L'Institut CDG a organisé récemment et conjointement avec l'Institut CDC pour la recherche de la Caisse des dépôts et consignations (Paris) et le Laboratoire population environnement développement (Université de Provence, LPED - Marseille) une journée d'étude sur l'habitat social durable : gouvernance urbaine, ingénierie sociale et mécanismes de financement, regards croisés Maghreb-Afrique de l'Ouest. Entretien.

11 Juin 2008 À 16:05

Le Matin : Dans le contexte du Programme "Villes sans bidonville" (PVSB), de nouveaux instruments d'ingénierie sociale sont expérimentés. Quels sont-ils ?

Julien Le Tellier :
Il s'agit tout d'abord de l'accompagnement social pour favoriser la participation des habitants aux opérations de recasement et de relogement et des mécanismes de financement tels que le Fogarim et le microcrédit pour faciliter la participation marchande et l'accès au logement des populations défavorisées.

— CONSIGNE ÉCRITE A —
Donnez le nombre de lignes des enregistrements qui contiennent la chaîne « palette », en respectant la casse. Répondez seulement par ce nombre.

— MATÉRIEL FOURNI —
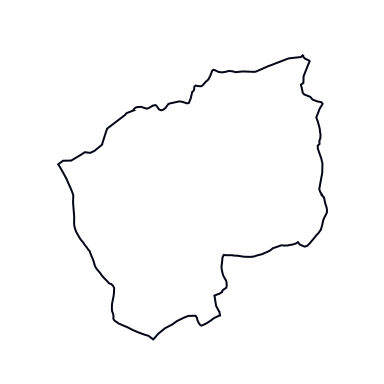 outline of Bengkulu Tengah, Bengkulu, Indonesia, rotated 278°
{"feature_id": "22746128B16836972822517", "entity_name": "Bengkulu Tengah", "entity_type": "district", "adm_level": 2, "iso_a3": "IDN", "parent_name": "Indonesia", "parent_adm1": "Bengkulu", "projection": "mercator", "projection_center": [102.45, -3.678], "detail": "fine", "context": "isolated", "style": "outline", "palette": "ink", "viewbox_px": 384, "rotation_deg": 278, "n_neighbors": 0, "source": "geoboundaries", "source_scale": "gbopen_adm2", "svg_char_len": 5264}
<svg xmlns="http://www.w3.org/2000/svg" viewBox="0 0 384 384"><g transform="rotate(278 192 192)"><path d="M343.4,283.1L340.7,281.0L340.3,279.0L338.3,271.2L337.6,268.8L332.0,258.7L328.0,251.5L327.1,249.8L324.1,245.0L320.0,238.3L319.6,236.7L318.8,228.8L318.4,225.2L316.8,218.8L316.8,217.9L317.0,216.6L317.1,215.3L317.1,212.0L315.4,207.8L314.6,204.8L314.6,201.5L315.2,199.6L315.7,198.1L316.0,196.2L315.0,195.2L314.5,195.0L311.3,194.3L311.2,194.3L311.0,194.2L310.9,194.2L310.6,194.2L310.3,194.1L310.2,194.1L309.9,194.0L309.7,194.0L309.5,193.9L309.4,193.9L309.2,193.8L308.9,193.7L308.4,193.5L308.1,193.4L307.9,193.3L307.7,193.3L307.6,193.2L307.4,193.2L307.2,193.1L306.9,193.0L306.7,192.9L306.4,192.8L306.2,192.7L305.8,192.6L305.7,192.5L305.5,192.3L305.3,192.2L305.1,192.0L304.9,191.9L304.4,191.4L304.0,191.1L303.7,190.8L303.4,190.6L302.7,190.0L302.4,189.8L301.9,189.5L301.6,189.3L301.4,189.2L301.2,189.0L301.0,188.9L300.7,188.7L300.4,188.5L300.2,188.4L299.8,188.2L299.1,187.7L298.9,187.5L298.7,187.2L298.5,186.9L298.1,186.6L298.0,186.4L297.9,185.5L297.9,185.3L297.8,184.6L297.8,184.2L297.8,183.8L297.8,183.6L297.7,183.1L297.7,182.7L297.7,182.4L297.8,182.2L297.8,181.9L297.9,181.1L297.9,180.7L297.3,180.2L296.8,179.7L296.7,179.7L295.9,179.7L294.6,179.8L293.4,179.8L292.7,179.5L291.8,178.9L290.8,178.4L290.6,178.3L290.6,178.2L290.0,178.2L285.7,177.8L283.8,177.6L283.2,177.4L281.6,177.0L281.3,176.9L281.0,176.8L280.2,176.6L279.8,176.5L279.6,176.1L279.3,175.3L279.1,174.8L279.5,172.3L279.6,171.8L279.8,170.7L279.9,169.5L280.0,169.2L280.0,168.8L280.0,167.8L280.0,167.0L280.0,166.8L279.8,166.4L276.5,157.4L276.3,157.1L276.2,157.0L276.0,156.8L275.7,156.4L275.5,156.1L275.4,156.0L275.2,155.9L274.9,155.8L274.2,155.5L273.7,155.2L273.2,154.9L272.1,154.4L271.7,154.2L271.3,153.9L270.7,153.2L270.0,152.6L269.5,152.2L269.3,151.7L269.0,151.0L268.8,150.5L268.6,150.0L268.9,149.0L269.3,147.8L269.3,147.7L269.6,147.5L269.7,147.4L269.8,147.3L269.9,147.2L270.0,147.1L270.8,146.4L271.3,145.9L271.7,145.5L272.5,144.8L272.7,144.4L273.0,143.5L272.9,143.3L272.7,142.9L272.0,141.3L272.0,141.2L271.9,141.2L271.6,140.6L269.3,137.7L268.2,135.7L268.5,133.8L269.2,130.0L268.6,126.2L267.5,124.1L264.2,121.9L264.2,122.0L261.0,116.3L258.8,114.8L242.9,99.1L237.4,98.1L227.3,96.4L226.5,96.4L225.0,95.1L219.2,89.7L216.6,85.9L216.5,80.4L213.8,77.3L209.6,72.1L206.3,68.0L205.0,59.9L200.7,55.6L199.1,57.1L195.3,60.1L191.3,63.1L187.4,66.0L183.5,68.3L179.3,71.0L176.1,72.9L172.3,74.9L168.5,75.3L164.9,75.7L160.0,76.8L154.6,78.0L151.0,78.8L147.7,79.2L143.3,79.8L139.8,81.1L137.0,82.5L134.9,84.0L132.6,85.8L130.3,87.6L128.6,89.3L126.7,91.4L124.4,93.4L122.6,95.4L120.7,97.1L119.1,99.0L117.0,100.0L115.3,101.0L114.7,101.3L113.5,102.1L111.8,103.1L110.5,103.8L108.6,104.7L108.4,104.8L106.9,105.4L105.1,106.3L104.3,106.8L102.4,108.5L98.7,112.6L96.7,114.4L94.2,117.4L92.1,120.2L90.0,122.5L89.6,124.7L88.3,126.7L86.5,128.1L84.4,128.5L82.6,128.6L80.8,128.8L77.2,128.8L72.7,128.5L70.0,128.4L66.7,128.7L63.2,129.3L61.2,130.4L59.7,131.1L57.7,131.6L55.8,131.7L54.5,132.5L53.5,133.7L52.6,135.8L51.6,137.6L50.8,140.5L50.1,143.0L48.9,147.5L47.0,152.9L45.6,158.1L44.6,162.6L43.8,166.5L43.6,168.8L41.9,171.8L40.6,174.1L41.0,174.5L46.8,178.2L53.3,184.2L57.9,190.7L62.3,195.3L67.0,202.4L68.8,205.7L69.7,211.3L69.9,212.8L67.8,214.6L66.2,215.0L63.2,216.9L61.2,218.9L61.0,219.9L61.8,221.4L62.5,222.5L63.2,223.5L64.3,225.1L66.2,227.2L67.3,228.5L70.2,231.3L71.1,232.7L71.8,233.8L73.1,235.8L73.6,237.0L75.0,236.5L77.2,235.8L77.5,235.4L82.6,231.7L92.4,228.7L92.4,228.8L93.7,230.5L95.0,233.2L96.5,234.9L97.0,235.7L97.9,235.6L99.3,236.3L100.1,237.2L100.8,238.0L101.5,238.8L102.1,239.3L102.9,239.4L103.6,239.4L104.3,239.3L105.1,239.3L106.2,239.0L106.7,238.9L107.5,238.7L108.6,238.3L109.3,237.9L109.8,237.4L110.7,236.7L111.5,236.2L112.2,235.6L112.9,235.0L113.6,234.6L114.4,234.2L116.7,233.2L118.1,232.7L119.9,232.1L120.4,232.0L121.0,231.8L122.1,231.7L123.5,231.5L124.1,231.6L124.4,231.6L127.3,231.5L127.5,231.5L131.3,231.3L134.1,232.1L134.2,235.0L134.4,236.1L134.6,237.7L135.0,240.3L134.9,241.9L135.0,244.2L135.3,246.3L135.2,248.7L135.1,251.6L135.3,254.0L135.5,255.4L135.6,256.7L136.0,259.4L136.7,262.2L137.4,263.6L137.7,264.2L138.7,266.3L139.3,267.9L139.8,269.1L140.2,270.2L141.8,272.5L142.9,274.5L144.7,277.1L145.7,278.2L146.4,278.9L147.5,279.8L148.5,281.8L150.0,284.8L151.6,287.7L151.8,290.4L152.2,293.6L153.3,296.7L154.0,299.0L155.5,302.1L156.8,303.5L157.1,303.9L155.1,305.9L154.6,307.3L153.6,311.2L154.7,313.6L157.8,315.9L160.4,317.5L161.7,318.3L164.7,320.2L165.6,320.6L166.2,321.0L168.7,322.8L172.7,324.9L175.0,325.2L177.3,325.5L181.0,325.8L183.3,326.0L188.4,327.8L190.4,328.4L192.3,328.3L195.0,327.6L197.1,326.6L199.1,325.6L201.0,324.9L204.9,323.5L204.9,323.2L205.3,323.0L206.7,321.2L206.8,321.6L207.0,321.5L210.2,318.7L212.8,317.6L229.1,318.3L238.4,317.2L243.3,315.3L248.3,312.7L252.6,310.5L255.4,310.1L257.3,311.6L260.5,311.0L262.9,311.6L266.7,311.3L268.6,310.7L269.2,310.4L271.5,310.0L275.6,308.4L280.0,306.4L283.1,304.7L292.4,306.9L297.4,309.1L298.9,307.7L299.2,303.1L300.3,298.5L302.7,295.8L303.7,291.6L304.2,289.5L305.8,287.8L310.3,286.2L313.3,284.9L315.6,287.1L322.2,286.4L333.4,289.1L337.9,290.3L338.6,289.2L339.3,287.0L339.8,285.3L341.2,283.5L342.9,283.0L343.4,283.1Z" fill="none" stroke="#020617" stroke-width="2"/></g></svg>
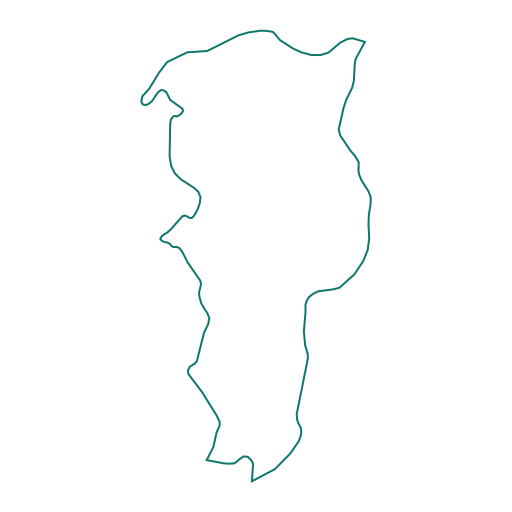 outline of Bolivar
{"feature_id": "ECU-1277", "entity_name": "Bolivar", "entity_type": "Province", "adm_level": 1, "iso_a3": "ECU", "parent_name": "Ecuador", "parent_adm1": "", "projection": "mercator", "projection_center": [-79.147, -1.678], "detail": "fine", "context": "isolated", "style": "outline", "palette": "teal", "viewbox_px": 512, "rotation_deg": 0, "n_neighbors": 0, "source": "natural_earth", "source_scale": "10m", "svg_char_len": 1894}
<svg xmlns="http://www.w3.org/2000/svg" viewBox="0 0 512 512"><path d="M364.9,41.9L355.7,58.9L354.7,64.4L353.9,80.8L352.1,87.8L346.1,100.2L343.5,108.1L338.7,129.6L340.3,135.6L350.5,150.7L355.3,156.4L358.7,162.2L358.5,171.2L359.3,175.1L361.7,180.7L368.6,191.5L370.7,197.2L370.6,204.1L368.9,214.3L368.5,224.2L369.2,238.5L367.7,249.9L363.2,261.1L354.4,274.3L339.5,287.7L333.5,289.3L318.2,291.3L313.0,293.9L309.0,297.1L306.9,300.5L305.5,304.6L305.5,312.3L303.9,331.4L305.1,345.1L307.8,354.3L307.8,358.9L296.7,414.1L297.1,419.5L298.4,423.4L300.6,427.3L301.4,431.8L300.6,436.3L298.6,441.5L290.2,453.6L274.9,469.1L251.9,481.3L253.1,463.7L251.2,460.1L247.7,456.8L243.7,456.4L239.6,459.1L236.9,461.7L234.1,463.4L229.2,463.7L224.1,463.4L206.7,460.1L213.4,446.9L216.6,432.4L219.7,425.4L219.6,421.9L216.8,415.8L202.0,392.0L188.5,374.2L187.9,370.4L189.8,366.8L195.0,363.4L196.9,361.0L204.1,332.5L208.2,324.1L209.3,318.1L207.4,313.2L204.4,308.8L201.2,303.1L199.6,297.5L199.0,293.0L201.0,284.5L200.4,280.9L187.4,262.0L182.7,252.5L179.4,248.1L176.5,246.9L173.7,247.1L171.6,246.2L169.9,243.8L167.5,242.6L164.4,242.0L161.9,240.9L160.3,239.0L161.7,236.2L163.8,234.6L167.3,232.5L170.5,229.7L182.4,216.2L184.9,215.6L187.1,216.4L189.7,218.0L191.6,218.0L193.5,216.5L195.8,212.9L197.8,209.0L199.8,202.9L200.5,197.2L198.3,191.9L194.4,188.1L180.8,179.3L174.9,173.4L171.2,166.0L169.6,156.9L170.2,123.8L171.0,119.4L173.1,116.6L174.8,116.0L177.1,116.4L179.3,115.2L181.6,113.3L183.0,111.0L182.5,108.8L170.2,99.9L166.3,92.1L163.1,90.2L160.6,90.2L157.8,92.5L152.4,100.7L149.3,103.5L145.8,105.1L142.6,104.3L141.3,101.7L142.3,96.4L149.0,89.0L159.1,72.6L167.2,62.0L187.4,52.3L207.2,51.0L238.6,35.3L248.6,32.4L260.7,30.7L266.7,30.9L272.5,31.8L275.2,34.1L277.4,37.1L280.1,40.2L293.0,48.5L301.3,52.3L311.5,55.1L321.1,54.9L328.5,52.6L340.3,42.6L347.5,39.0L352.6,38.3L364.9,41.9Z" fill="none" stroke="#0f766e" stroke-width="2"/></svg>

— CONSIGNE ÉCRITE B —
Reformulez en liste le paragraphe de l'extrait qui commence par « Il s'agit tout d'abord », en conservant ses faits principaux.

— RÉSULTAT A —
2

— RÉSULTAT B —
- Accompagnement social : favoriser la participation des habitants aux opérations de recasement et de relogement.
- Mécanismes de financement (Fogarim, microcrédit) : faciliter la participation marchande et l'accès au logement des populations défavorisées.